The bundled dist/index.js is what both the server and the TypeScript client import. The manifest is the declarative summary for tooling.

Determinism

  • build.commit is the package's last source-touching commit, not git HEAD.
  • build.builtAt is the commit's author timestamp, not Date.now().
  • Object keys serialize in lexicographic order.
  • Numbers and dates round-trip identically across machines.

Any deviation breaks the manifest-integrity check.

Edge cases — build flow

A resource's TTL is outside the framework's sanity bounds. The build rejects the input. Sanity bounds are: min ≥ 1s, max ≤ 7d, default ∈ [min, max]. Bounds outside the framework's sanity rules are a sign of either a typo or a misunderstanding of what TTL means — either way, the build refuses to encode them.

A schema fails to compile to JSON Schema. The emitSchemas step throws with the schema's name and the underlying validator-library error. Some validator features (e.g. function-typed validators, transforms) have no JSON Schema equivalent; the author has to choose a representable shape or use a different validator.

capturePackageSnapshot finds untracked changes to source files. The build records the current working-tree state, but the manifest-integrity check (run as part of sitely test) regenerates from the committed source and will diverge. The author commits the changes and rebuilds.

The site definition declares an origin whose hostname isn't a valid host string. validateBuildInputs rejects it before any I/O. Hostname format is a hard precondition for the server's by-hostname dispatch.
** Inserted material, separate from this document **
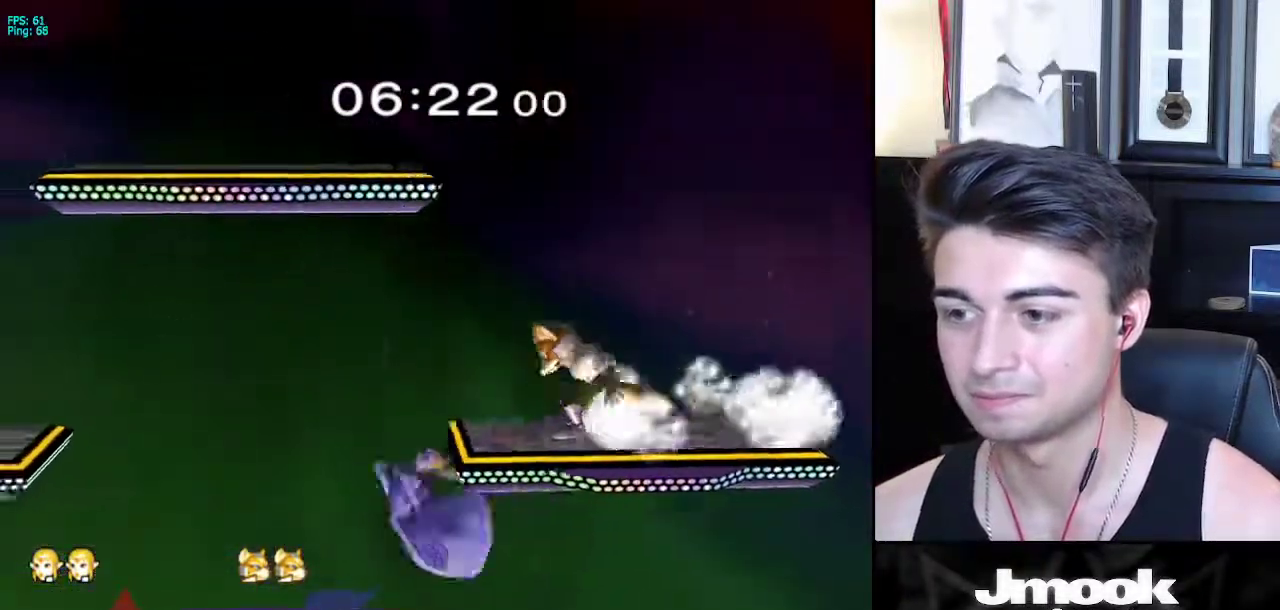
{"buttons": [], "left_stick": "down", "right_stick": "center", "events": [[33, "left_stick", "down-right"], [50, "L1", "up"], [100, "left_stick", "center"], [150, "left_stick", "down"], [350, "right_stick", "right"], [417, "right_stick", "center"]]}
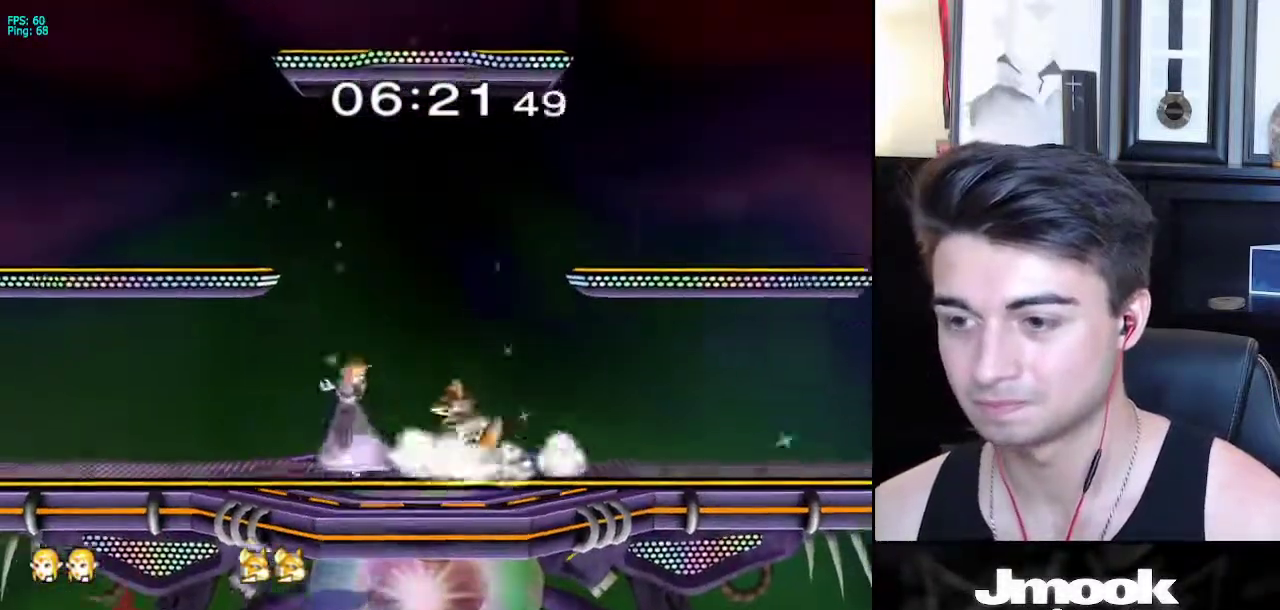
{"buttons": [], "left_stick": "center", "right_stick": "center", "events": [[250, "left_stick", "center"]]}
Two declared resources reference the same schema name, one of which doesn't exist in schemas. validateBuildInputs rejects with the dangling reference. Every schemaRef must resolve.

The same fixture name appears under two pages. Fixture files are flat under fixtures/; the build sees the duplicate when it reverse-indexes fixtures into the per-page fixtures? list. It rejects with both page keys named.

Runtime flow — a consumer's HTTP request

The orchestrator coalesces duplicate in-flight requests by URL — N concurrent identical requests trigger one fetch and one extraction. Coalescing is per server process; two server instances behind a load balancer each coalesce their own traffic.

Pagination

A page can declare paginate.next(ctx) returning the next URL or null. When a request supplies maxPages > 1, the orchestrator follows next until exhausted, the cap is hit, or the cursor pages out. Pagination state goes into ExtractResult.pagination; the cursor is opaque to the client.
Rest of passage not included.